### [Work item]
Your answer must be every record below, written out exactly as it appears.
>>>
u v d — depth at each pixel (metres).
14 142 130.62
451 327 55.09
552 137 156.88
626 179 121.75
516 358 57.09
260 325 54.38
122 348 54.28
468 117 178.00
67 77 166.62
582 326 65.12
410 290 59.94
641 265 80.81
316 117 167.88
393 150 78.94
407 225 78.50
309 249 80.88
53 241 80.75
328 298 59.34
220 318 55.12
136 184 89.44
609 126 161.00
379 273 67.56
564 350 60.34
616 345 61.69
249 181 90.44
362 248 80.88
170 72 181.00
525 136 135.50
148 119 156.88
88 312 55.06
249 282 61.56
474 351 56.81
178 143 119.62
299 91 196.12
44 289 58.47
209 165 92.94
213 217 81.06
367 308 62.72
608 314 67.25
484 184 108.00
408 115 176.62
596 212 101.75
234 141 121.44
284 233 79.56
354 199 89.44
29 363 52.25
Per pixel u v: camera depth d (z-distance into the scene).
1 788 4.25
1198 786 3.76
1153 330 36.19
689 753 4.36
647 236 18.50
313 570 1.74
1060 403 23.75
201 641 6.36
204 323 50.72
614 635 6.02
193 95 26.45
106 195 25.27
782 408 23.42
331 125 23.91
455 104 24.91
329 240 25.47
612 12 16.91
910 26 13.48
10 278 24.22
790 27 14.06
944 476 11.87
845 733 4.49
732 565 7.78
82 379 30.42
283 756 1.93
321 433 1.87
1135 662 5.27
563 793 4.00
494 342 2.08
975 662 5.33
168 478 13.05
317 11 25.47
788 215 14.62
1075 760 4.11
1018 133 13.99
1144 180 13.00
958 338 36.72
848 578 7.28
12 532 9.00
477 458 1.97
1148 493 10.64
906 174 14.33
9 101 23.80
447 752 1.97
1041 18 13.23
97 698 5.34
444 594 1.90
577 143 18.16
<<<
### [Expected answer]
u v d — depth at each pixel (metres).
14 142 130.62
451 327 55.09
552 137 156.88
626 179 121.75
516 358 57.09
260 325 54.38
122 348 54.28
468 117 178.00
67 77 166.62
582 326 65.12
410 290 59.94
641 265 80.81
316 117 167.88
393 150 78.94
407 225 78.50
309 249 80.88
53 241 80.75
328 298 59.34
220 318 55.12
136 184 89.44
609 126 161.00
379 273 67.56
564 350 60.34
616 345 61.69
249 181 90.44
362 248 80.88
170 72 181.00
525 136 135.50
148 119 156.88
88 312 55.06
249 282 61.56
474 351 56.81
178 143 119.62
299 91 196.12
44 289 58.47
209 165 92.94
213 217 81.06
367 308 62.72
608 314 67.25
484 184 108.00
408 115 176.62
596 212 101.75
234 141 121.44
284 233 79.56
354 199 89.44
29 363 52.25
Per pixel u v: camera depth d (z-distance into the scene).
1 788 4.25
1198 786 3.76
1153 330 36.19
689 753 4.36
647 236 18.50
313 570 1.74
1060 403 23.75
201 641 6.36
204 323 50.72
614 635 6.02
193 95 26.45
106 195 25.27
782 408 23.42
331 125 23.91
455 104 24.91
329 240 25.47
612 12 16.91
910 26 13.48
10 278 24.22
790 27 14.06
944 476 11.87
845 733 4.49
732 565 7.78
82 379 30.42
283 756 1.93
321 433 1.87
1135 662 5.27
563 793 4.00
494 342 2.08
975 662 5.33
168 478 13.05
317 11 25.47
788 215 14.62
1075 760 4.11
1018 133 13.99
1144 180 13.00
958 338 36.72
848 578 7.28
12 532 9.00
477 458 1.97
1148 493 10.64
906 174 14.33
9 101 23.80
447 752 1.97
1041 18 13.23
97 698 5.34
444 594 1.90
577 143 18.16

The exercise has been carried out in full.